À Louvain-la-Neuve, la ferme de Lauzelle prépare le maraîchage de demain

La ferme de Lauzelle cultive une soixantaine de légumes, 25 plantes aromatiques et 8 fleurs. ©UCL

Transformer un édifice datant du XIIe siècle en un laboratoire de l’agriculture maraîchère de demain: la ferme universitaire de Lauzelle, propriété de l’UCLouvain depuis 1968, entame une nouvelle vie.

L’université de Louvain-la-Neuve a entamé il y a deux ans les travaux de réhabilitation devant rendre la ferme à sa fonction première: la production agricole.

C’est aujourd’hui chose faite: la ferme de Lauzelle est devenue un centre de recherche "in situ" qui doit permettre aux chercheurs de l’université de tester, les pieds dans les bottes, les différentes solutions de production maraîchère, leur impact sur le climat et leur viabilité économique.

"Il s’agit d’une vraie ferme, soumise notamment aux contrôles de l’Afsca et qui recevra le label bio au début du mois prochain. Mais c’est avant tout un lieu de recherche et de service à la société qui permettra de mieux comprendre les performances et les contraintes d’une ferme en maraîchage bio", explique Philippe Baret, doyen de la faculté des bioingénieurs à l’UCLouvain.

Pas question, donc, que la production aille concurrencer les producteurs sur les marchés. Elle est écoulée via la Louvain House, le restaurant du personnel de l’UCLouvain.

L’idée, c’est de nouer des liens de collaboration avec les maraîchers. "Le partenariat ne porte pas sur des transferts de production, mais de connaissance, précise Adrien Dockx, responsable du projet. Une université peut se permettre de prendre des risques, de se tromper et de recommencer jusqu’à développer des techniques qui tiennent la route."

Cultures associées

Des recherches sont ainsi menées en collaboration avec des maraîchers et maraîchères en Wallonie et à Bruxelles. Elles portent notamment sur des associations de légumes.

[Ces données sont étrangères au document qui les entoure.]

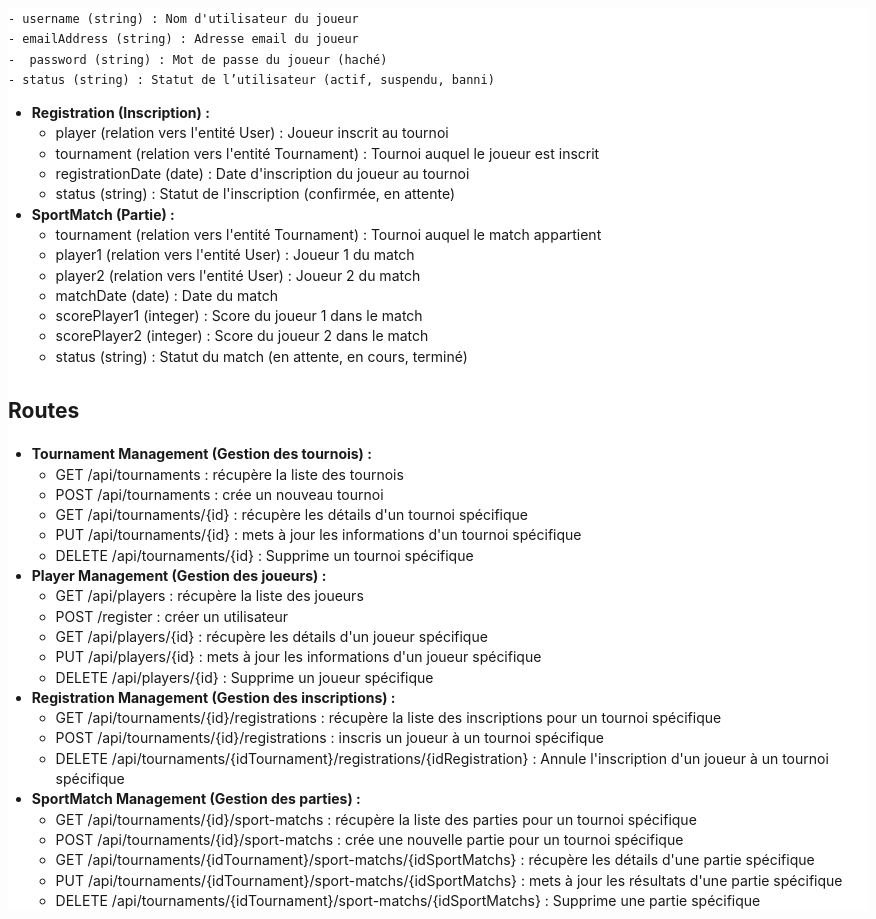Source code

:     - username (string) : Nom d'utilisateur du joueur
    - emailAddress (string) : Adresse email du joueur
    -  password (string) : Mot de passe du joueur (haché)
    - status (string) : Statut de l’utilisateur (actif, suspendu, banni)
- **Registration (Inscription) :**
    - player (relation vers l'entité User) : Joueur inscrit au tournoi
    - tournament (relation vers l'entité Tournament) : Tournoi auquel le joueur est
      inscrit
    - registrationDate (date) : Date d'inscription du joueur au tournoi
    -  status (string) : Statut de l'inscription (confirmée, en attente)
- **SportMatch (Partie) :**
    - tournament (relation vers l'entité Tournament) : Tournoi auquel le match
      appartient
    - player1 (relation vers l'entité User) : Joueur 1 du match
    - player2 (relation vers l'entité User) : Joueur 2 du match
    - matchDate (date) : Date du match
    - scorePlayer1 (integer) : Score du joueur 1 dans le match
    - scorePlayer2 (integer) : Score du joueur 2 dans le match
    - status (string) : Statut du match (en attente, en cours, terminé)

## Routes 

- **Tournament Management (Gestion des tournois) :**
    - GET /api/tournaments : récupère la liste des tournois
    - POST /api/tournaments : crée un nouveau tournoi
    - GET /api/tournaments/{id} : récupère les détails d'un tournoi spécifique
    - PUT /api/tournaments/{id} : mets à jour les informations d'un tournoi spécifique
    - DELETE /api/tournaments/{id} : Supprime un tournoi spécifique
- **Player Management (Gestion des joueurs) :**
    - GET /api/players : récupère la liste des joueurs
    - POST /register : créer un utilisateur
    - GET /api/players/{id} : récupère les détails d'un joueur spécifique
    - PUT /api/players/{id} : mets à jour les informations d'un joueur spécifique
    - DELETE /api/players/{id} : Supprime un joueur spécifique
- **Registration Management (Gestion des inscriptions) :**
    - GET /api/tournaments/{id}/registrations : récupère la liste des inscriptions pour un
      tournoi spécifique
    - POST /api/tournaments/{id}/registrations : inscris un joueur à un tournoi spécifique
    - DELETE /api/tournaments/{idTournament}/registrations/{idRegistration} : Annule
      l'inscription d'un joueur à un tournoi spécifique
- **SportMatch Management (Gestion des parties) :**
    - GET /api/tournaments/{id}/sport-matchs : récupère la liste des parties pour un
      tournoi spécifique
    - POST /api/tournaments/{id}/sport-matchs : crée une nouvelle partie pour un
      tournoi spécifique
    - GET /api/tournaments/{idTournament}/sport-matchs/{idSportMatchs} : récupère
      les détails d'une partie spécifique
    - PUT /api/tournaments/{idTournament}/sport-matchs/{idSportMatchs} : mets à
      jour les résultats d'une partie spécifique
    - DELETE /api/tournaments/{idTournament}/sport-matchs/{idSportMatchs} :
      Supprime une partie spécifique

Des tests de cultures associant oignons et carottes sur un même lopin sont actuellement en cours sur 11 exploitations de maraîchers partenaires. "Associer des cultures en maraîchage permet d’accroître le rendement sans devoir recourir aux pesticides. Les oignons, par exemple, permettent d’éloigner les insectes nuisibles pour les carottes", explique Céline Chevalier, une doctorante dont la thèse porte sur les associations de légumes.

"La ferme permettra de mieux comprendre les performances et les contraintes d’une ferme en maraîchage bio."
Philippe Baret
Doyen de la faculté des bioingénieurs à l’UCLouvain

Cette technique simple à première vue n’en est encore qu’à ses prémices. "Nous testons actuellement 16 associations différentes sur la base de la praticabilité spatiale. Mais les problèmes à résoudre sont complexes, et il y a très peu d’informations scientifiques sur les cultures en maraîchage", dit-elle.

Outre les bioingénieurs, qui pourront y réaliser des travaux pratiques, la ferme de Lauzelle permettra aussi d’aborder le champ économique. Des collaborations sont prévues avec la Louvain School of Management sur les ventes en circuit court. Autour de la ferme, les 50 ares cultivés à ce stade – sur trois hectares disponibles – permettent de produire une soixantaine de légumes (laitues, oignons, carottes, épinards, tomates, etc.), 25 plantes aromatiques et… 8 fleurs comestibles (capucines, bleuets, pensées, etc.).

Avec la ferme de Lauzelle, dédiée à la culture maraîchère bio, l’UCLouvain couvre désormais, sur une centaine d’hectares, tout l’écosystème de la production agricole. Le centre de Marbaix, à Corroy-le-Grand (90 hectares), se consacre en effet aux grandes cultures et à l’élevage – l’université vient d’acheter 30 vaches limousines pour assurer la production de fumier bio. L’université néolouvaniste dispose en outre de serres dont la qualité est reconnue partout en Europe.

Cette diversité doit permettre de couvrir tous les aspects de la production agricole. "À la ferme de Lauzelle, nous voulons montrer qu’il y a des différences entre les cultures bio sur des grandes surfaces et les cultures maraîchères diversifiées. Celles-ci sont plus favorables à la biodiversité", souligne Philippe Baret.

À ce stade, la ferme de Lauzelle se passe par contre de serres. "Nous ne voulons pas recourir à des serres en plastique. Mais nous comptons étudier d’autres solutions alternatives, par exemple dans le verre", précise le doyen de la faculté des bioingénieurs.

Ce ne sera pas pour tout de suite. Dans un premier temps, il faudra étendre la surface de production. "L’objectif, c’est de couvrir 3 hectares, dont un hectare de verger", dit Adrien Dockx.